Cancer is something that kills many people in this world. Here in the US chances are you have seen the effects of it firsthand in your own family whether you had it or a loved one did, it was and is devastating, right?
In 2018 alone over 1,700,000 new cases were diagnosed and many of those lost their lives. While the most common cancers are breast cancer, lung cancer, prostate cancer, and colon cancer just about any part of your body can end up being affected by this horrible illness. While some are able to make it through the terrors that come with treating this life-threatening disease others either die fighting or are unable to fight at all.
That all having been said, research is constantly being done to find a better form of treatment or if ever possible a cure. A somewhat new drug therapy seems to be quite promising and as time passes might be far more useful than we could ever imagine. Researchers at the University of Basel in Switzerland worked to turn cancer’s cellular plasticity against itself through turning the cells into fat cells.
Through doing this something monumental happened and the findings were published in the journal Cancer Cell.
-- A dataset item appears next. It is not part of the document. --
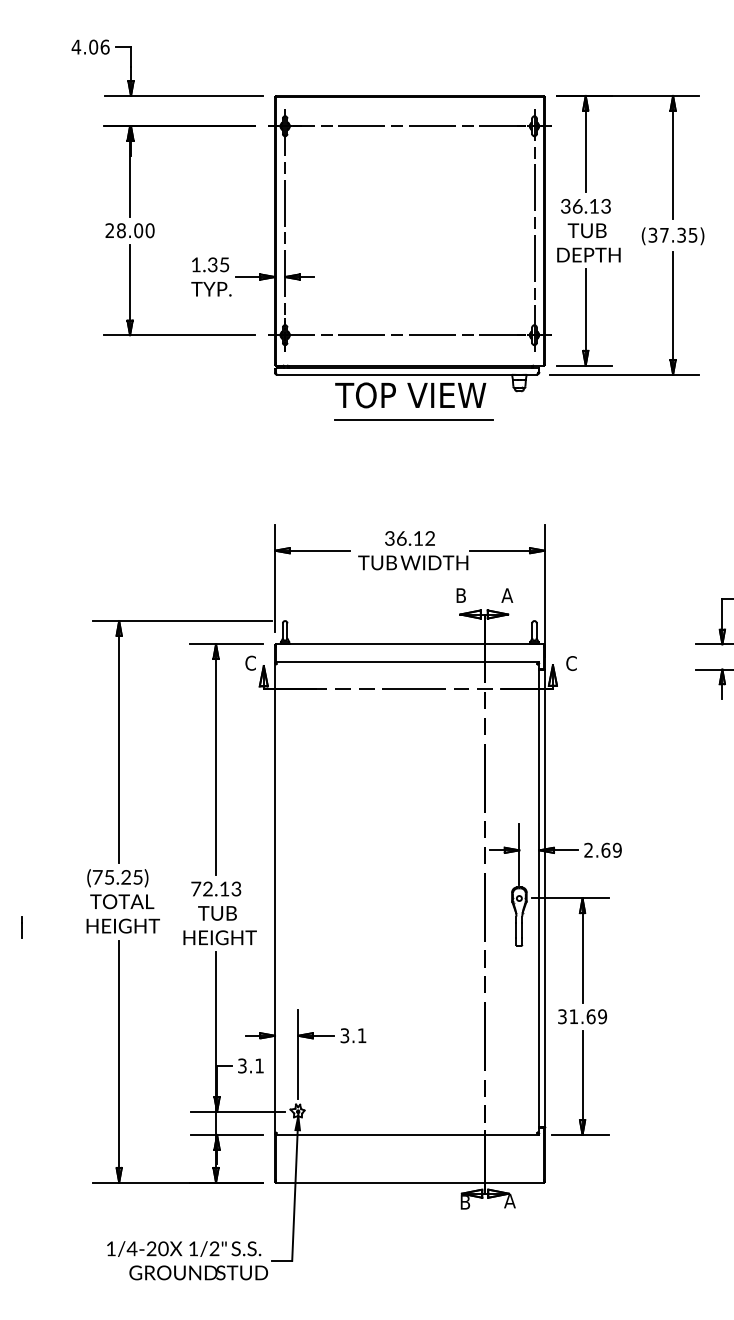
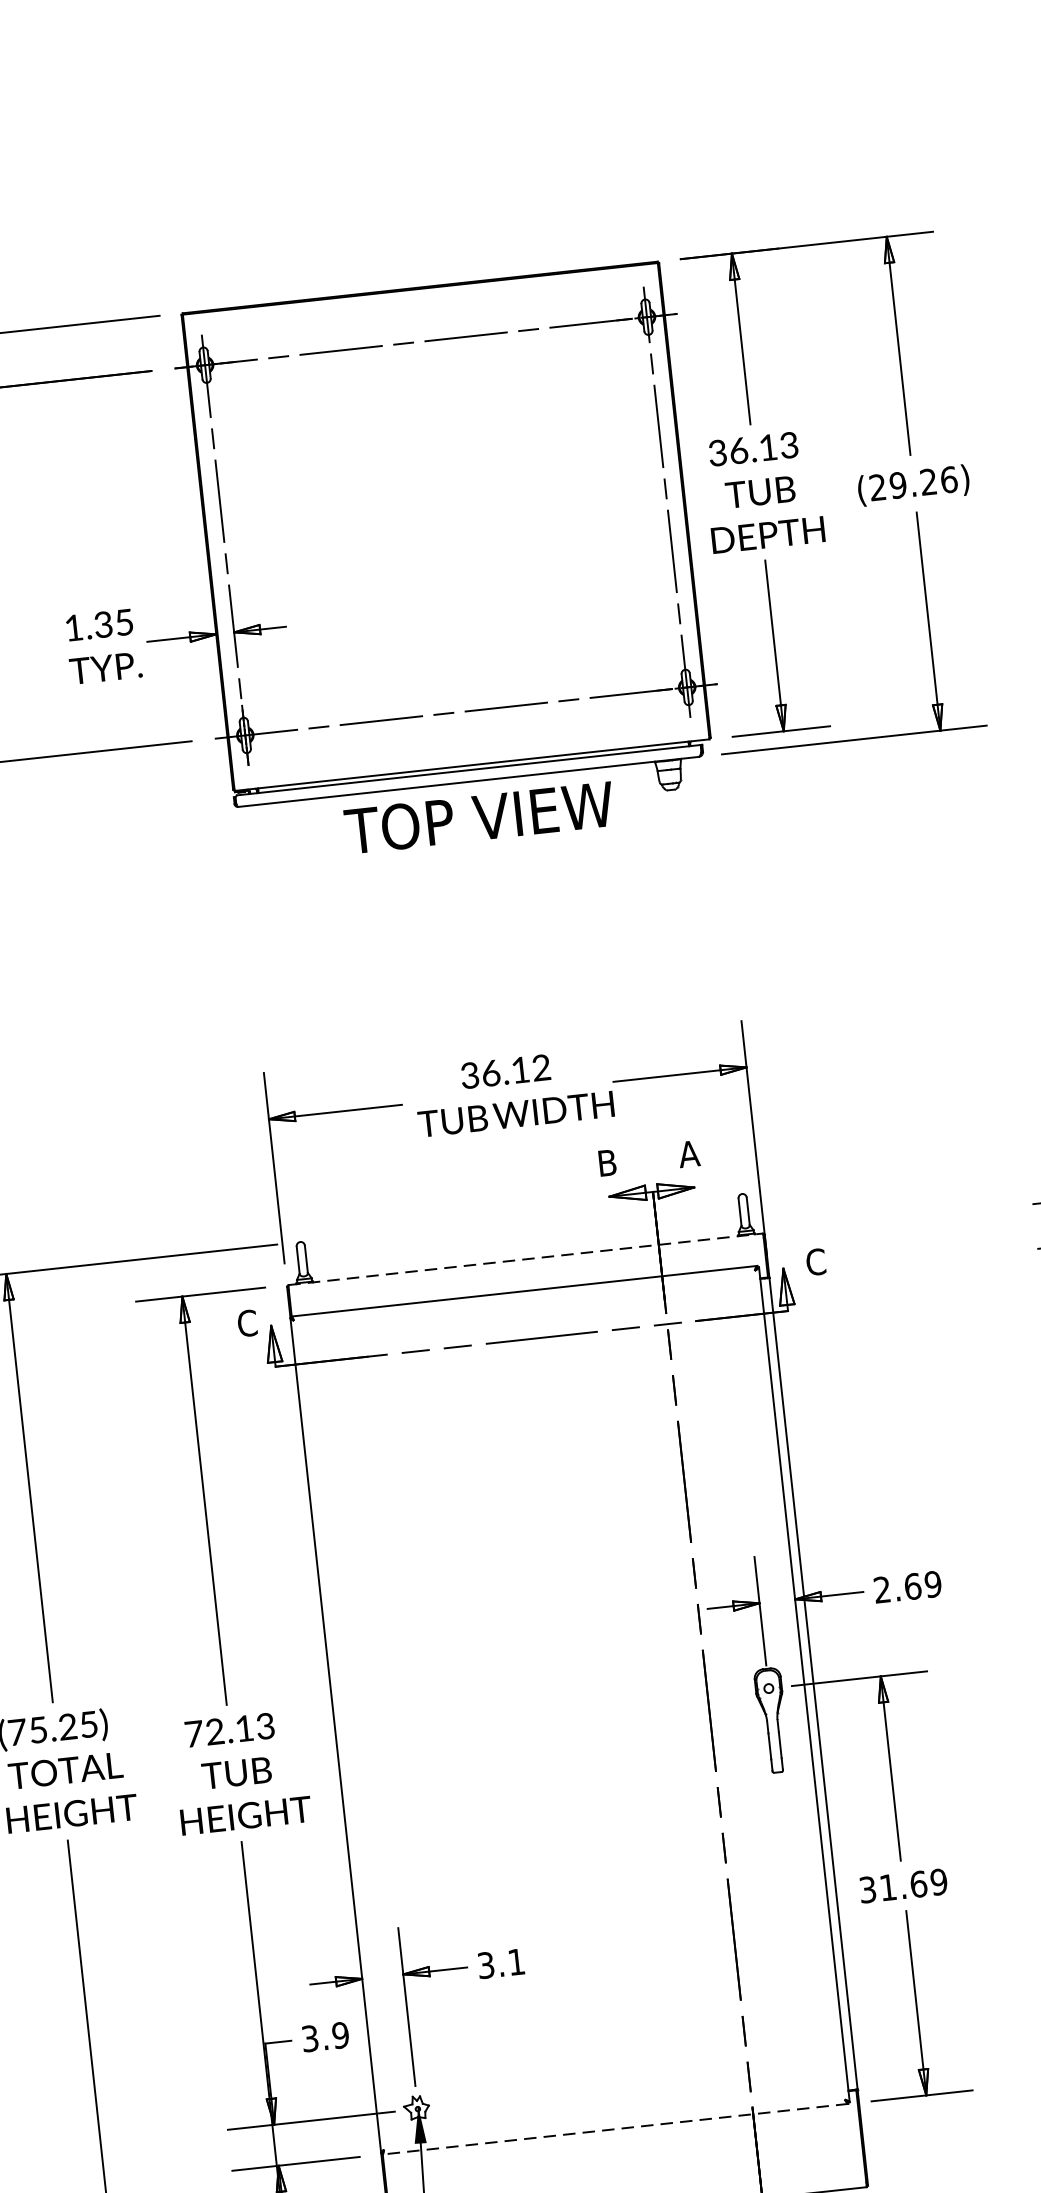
text: (672, 234) -> (912, 482), (37.35) -> (29.26)
line: (414, 420) -> (490, 861), removed
line: (409, 644) -> (525, 1259), solid -> dashed
text: (259, 1065) -> (340, 2034), 3.1 -> 3.9
line: (406, 1134) -> (614, 2128), solid -> dashed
While it didn’t manage to alter the tumor itself it worked to stop cancer in its tracks and did not allow it to spread which is something we have been needing for quite a while now.
The study in regards was done on mice and can be summarized as follows:
Cancer cell plasticity facilitates the development of therapy resistance and malignant progression. De-differentiation processes, such as an epithelial-mesenchymal transition (EMT), are known to enhance cellular plasticity. Here, we demonstrate that cancer cell plasticity can be exploited therapeutically by forcing the trans-differentiation of EMT-derived breast cancer cells into post-mitotic and functional adipocytes. Delineation of the molecular pathways underlying such trans-differentiation has motivated a combination therapy with MEK inhibitors and the anti-diabetic drug Rosiglitazone in various mouse models of murine and human breast cancer in vivo. This combination therapy provokes the conversion of invasive and disseminating cancer cells into post-mitotic adipocytes leading to the repression of primary tumor invasion and metastasis formation.
Because metastasis is something that forces a lot of people to get much sicker in a very short period of time. This could if studied more end up helping those patients buy more time essentially. This could be used with other means to reduce the severity of cancer in itself and allow others to be treated at a much quicker rate. There would if it worked properly be no more worrying about whether or not your cancer had spread.
What do you think about all of this? I for one cannot wait to see where it goes, while a lot of research in regards gets abandoned I have a good feeling about this one. Would you use something like this if you had some type of cancer? I don’t think I would think twice, I’d be all over this ‘therapy treatment.’